Cardiovascular disease (CVD) is the collective umbrella term that encompasses all disease states affecting the heart or blood vessels, with coronary artery disease being the most prevalent. CVD is the primary cause of death worldwide [1], and in the UK, over 10% of the population are living with CVD, with a quarter of all deaths attributable [2].

The landmark longitudinal Framingham Heart Study which was established in 1948 enabled identification of risk factors for CVD, divided into non-modifiable (e.g., age, family history, ethnicity) and modifiable factors (e.g., hypercholesterolemia, hypertension, physical inactivity, obesity, diabetes mellitus, alcohol intake) [3].

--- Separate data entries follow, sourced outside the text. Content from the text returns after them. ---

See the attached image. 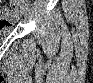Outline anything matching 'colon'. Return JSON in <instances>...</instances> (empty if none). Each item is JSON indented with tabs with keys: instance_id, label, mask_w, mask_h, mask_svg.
<instances>
[{
	"instance_id": "obj_1",
	"label": "colon",
	"mask_w": 93,
	"mask_h": 83,
	"mask_svg": "<svg viewBox=\"0 0 93 83\" xmlns=\"http://www.w3.org/2000/svg\"><path fill=\"white\" fill-rule=\"evenodd\" d=\"M14 1H3L2 2V6H1V19L3 21H12L13 18V14L16 12V10H13L11 8H9V6H12L11 4H13Z\"/></svg>"
}]
</instances>
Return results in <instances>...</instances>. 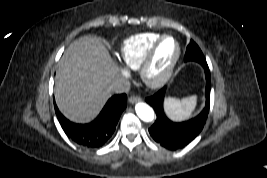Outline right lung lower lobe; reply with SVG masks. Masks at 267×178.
Instances as JSON below:
<instances>
[{"label":"right lung lower lobe","instance_id":"98d812e1","mask_svg":"<svg viewBox=\"0 0 267 178\" xmlns=\"http://www.w3.org/2000/svg\"><path fill=\"white\" fill-rule=\"evenodd\" d=\"M126 104L125 94L114 95L108 100L98 117L88 124L69 121L56 105L55 112L64 132L72 141L83 147L98 148L104 145L114 133Z\"/></svg>","mask_w":267,"mask_h":178}]
</instances>
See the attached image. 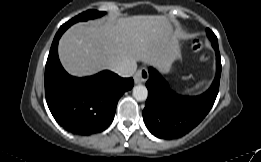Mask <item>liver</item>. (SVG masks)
I'll return each mask as SVG.
<instances>
[{"label": "liver", "instance_id": "obj_1", "mask_svg": "<svg viewBox=\"0 0 261 162\" xmlns=\"http://www.w3.org/2000/svg\"><path fill=\"white\" fill-rule=\"evenodd\" d=\"M177 36L165 16L135 15L77 23L62 36L58 54L73 76H88L142 61L162 69L175 60Z\"/></svg>", "mask_w": 261, "mask_h": 162}]
</instances>
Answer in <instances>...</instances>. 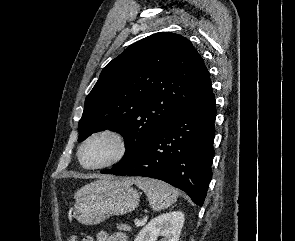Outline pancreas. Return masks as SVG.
Returning <instances> with one entry per match:
<instances>
[{"instance_id":"obj_1","label":"pancreas","mask_w":295,"mask_h":241,"mask_svg":"<svg viewBox=\"0 0 295 241\" xmlns=\"http://www.w3.org/2000/svg\"><path fill=\"white\" fill-rule=\"evenodd\" d=\"M118 230L130 231L131 227L126 224H117Z\"/></svg>"}]
</instances>
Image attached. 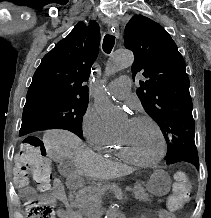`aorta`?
Instances as JSON below:
<instances>
[{
  "mask_svg": "<svg viewBox=\"0 0 211 218\" xmlns=\"http://www.w3.org/2000/svg\"><path fill=\"white\" fill-rule=\"evenodd\" d=\"M133 60V54L128 50H118L114 52L106 64V76L113 75L122 69L130 67ZM94 105L107 130L116 131L123 126L124 115L111 104L109 98L103 91L97 92ZM117 211L115 207L109 209L106 218H117Z\"/></svg>",
  "mask_w": 211,
  "mask_h": 218,
  "instance_id": "1",
  "label": "aorta"
}]
</instances>
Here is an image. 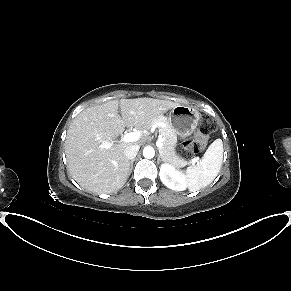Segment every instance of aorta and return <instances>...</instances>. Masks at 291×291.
<instances>
[{"instance_id": "aorta-1", "label": "aorta", "mask_w": 291, "mask_h": 291, "mask_svg": "<svg viewBox=\"0 0 291 291\" xmlns=\"http://www.w3.org/2000/svg\"><path fill=\"white\" fill-rule=\"evenodd\" d=\"M155 155V150L152 146H146L144 149H143V156L147 159H151L153 158Z\"/></svg>"}]
</instances>
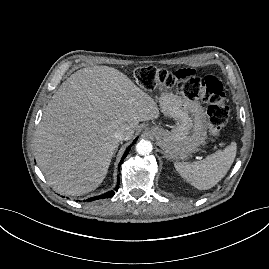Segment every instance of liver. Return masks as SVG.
I'll list each match as a JSON object with an SVG mask.
<instances>
[{
  "mask_svg": "<svg viewBox=\"0 0 269 269\" xmlns=\"http://www.w3.org/2000/svg\"><path fill=\"white\" fill-rule=\"evenodd\" d=\"M156 102L109 66L78 70L62 83L43 111L35 136L37 163L52 188L80 196L104 180L119 141L140 121L157 119Z\"/></svg>",
  "mask_w": 269,
  "mask_h": 269,
  "instance_id": "liver-1",
  "label": "liver"
}]
</instances>
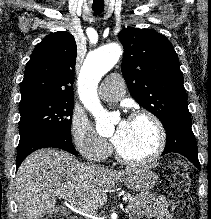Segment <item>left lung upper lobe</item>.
Returning <instances> with one entry per match:
<instances>
[{"instance_id": "left-lung-upper-lobe-1", "label": "left lung upper lobe", "mask_w": 211, "mask_h": 219, "mask_svg": "<svg viewBox=\"0 0 211 219\" xmlns=\"http://www.w3.org/2000/svg\"><path fill=\"white\" fill-rule=\"evenodd\" d=\"M124 47L122 74L132 97L164 125L190 116L179 58L170 41L150 29L127 27L119 33Z\"/></svg>"}]
</instances>
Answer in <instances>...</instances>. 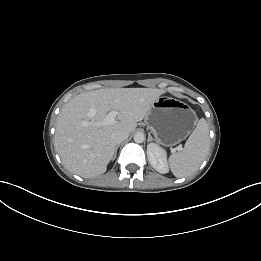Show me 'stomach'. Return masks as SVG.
<instances>
[{"mask_svg": "<svg viewBox=\"0 0 261 261\" xmlns=\"http://www.w3.org/2000/svg\"><path fill=\"white\" fill-rule=\"evenodd\" d=\"M145 119L155 140L163 146L180 143L198 122L196 112L188 104L167 96L155 100Z\"/></svg>", "mask_w": 261, "mask_h": 261, "instance_id": "1", "label": "stomach"}]
</instances>
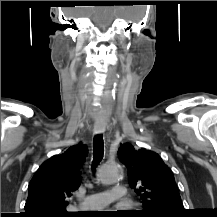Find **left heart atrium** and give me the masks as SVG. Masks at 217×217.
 <instances>
[{"label":"left heart atrium","mask_w":217,"mask_h":217,"mask_svg":"<svg viewBox=\"0 0 217 217\" xmlns=\"http://www.w3.org/2000/svg\"><path fill=\"white\" fill-rule=\"evenodd\" d=\"M118 213L117 212H109V213H105L104 217H118L116 216Z\"/></svg>","instance_id":"left-heart-atrium-1"}]
</instances>
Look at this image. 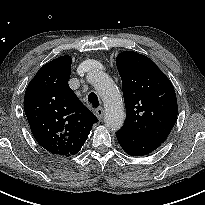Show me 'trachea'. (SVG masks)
Here are the masks:
<instances>
[{
	"label": "trachea",
	"mask_w": 205,
	"mask_h": 205,
	"mask_svg": "<svg viewBox=\"0 0 205 205\" xmlns=\"http://www.w3.org/2000/svg\"><path fill=\"white\" fill-rule=\"evenodd\" d=\"M88 101L90 102L91 106L93 108H97L99 106V100H98V97L95 93L91 92L89 95H88Z\"/></svg>",
	"instance_id": "3493384b"
}]
</instances>
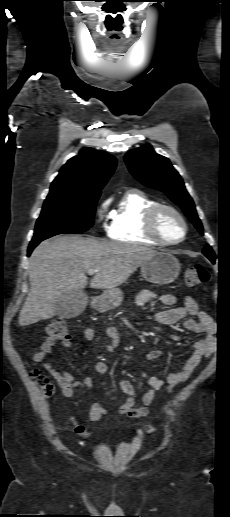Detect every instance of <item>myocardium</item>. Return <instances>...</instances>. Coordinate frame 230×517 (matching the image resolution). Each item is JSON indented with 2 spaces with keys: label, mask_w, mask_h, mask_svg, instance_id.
<instances>
[{
  "label": "myocardium",
  "mask_w": 230,
  "mask_h": 517,
  "mask_svg": "<svg viewBox=\"0 0 230 517\" xmlns=\"http://www.w3.org/2000/svg\"><path fill=\"white\" fill-rule=\"evenodd\" d=\"M165 212H169L175 215L182 224V235L176 240L165 239L159 231V220L162 214ZM146 231L147 234L153 239H155L159 244L164 246H173L181 243L186 238L188 232V225L184 216L176 208L170 205L159 204L152 208L147 214Z\"/></svg>",
  "instance_id": "myocardium-1"
}]
</instances>
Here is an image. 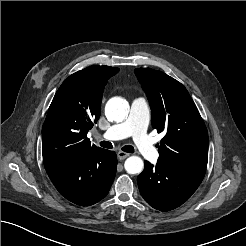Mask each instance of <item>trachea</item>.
Returning a JSON list of instances; mask_svg holds the SVG:
<instances>
[{
    "label": "trachea",
    "instance_id": "trachea-1",
    "mask_svg": "<svg viewBox=\"0 0 246 246\" xmlns=\"http://www.w3.org/2000/svg\"><path fill=\"white\" fill-rule=\"evenodd\" d=\"M100 146L101 147H104V148H107V149L113 148V145L110 142H108V141H102V142H100ZM122 150L124 152H127V153H133L135 151L134 150V147H132L130 145L122 147Z\"/></svg>",
    "mask_w": 246,
    "mask_h": 246
}]
</instances>
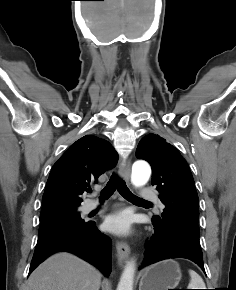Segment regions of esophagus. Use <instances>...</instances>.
Returning a JSON list of instances; mask_svg holds the SVG:
<instances>
[{"label":"esophagus","mask_w":236,"mask_h":290,"mask_svg":"<svg viewBox=\"0 0 236 290\" xmlns=\"http://www.w3.org/2000/svg\"><path fill=\"white\" fill-rule=\"evenodd\" d=\"M130 164H131L130 159H127L120 164L119 170H118L120 177L124 179L126 183L129 182V178H130ZM116 250H117L118 263L119 265H122L130 254V247L124 241H117Z\"/></svg>","instance_id":"esophagus-1"}]
</instances>
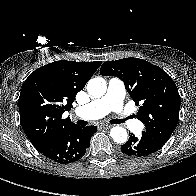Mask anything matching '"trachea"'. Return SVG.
<instances>
[{
  "mask_svg": "<svg viewBox=\"0 0 196 196\" xmlns=\"http://www.w3.org/2000/svg\"><path fill=\"white\" fill-rule=\"evenodd\" d=\"M122 122H123V121H122L121 119H113V120L110 121V123H112V124H120V123H122ZM77 123H78L79 125H82V126L87 125V122H86V121H83V120H79Z\"/></svg>",
  "mask_w": 196,
  "mask_h": 196,
  "instance_id": "obj_1",
  "label": "trachea"
}]
</instances>
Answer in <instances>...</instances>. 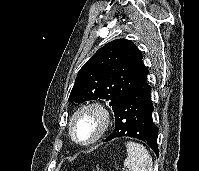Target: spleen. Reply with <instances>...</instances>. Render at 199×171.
Segmentation results:
<instances>
[{
    "label": "spleen",
    "instance_id": "1",
    "mask_svg": "<svg viewBox=\"0 0 199 171\" xmlns=\"http://www.w3.org/2000/svg\"><path fill=\"white\" fill-rule=\"evenodd\" d=\"M126 150L124 166L130 171H153L152 156L143 144L129 141L126 143Z\"/></svg>",
    "mask_w": 199,
    "mask_h": 171
}]
</instances>
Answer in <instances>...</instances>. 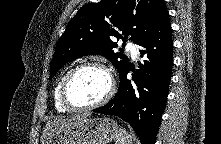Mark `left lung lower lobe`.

Cholesterol is a waxy fat-like substance derived from two sources – exogenous dietary cholesterol and endogenous de novo synthesised cholesterol. While cholesterol plays a fundamental role in the maintenance of membrane permeability and fluidity, as well as synthesis of steroid hormones, bile acids and vitamin D, it is well established that an increase in total blood cholesterol concentrations above the normal range (<5mmol/L) significantly increases risk of CVD [4].

Lipids are insoluble in water; thus, lipoproteins serve as vehicles for transportation of cholesterol (in addition to triglycerides and other fat-soluble components) in the circulation. Low density lipoproteins (LDL) transport cholesterol to peripheral tissues, whereas high density lipoproteins (HDL) are responsible for the reverse cholesterol transport from peripheral tissues. If blood LDL-cholesterol (LDL-C) is elevated, cholesterol can deposit in the arterial lumen leading to plaque formation and narrowing of the blood vessels – the hallmark feature of atherosclerosis. Research has also demonstrated that sub-clinical atherosclerosis is frequent even in those individuals with LDL-C levels within the target range (<3mmol/L) [5-7].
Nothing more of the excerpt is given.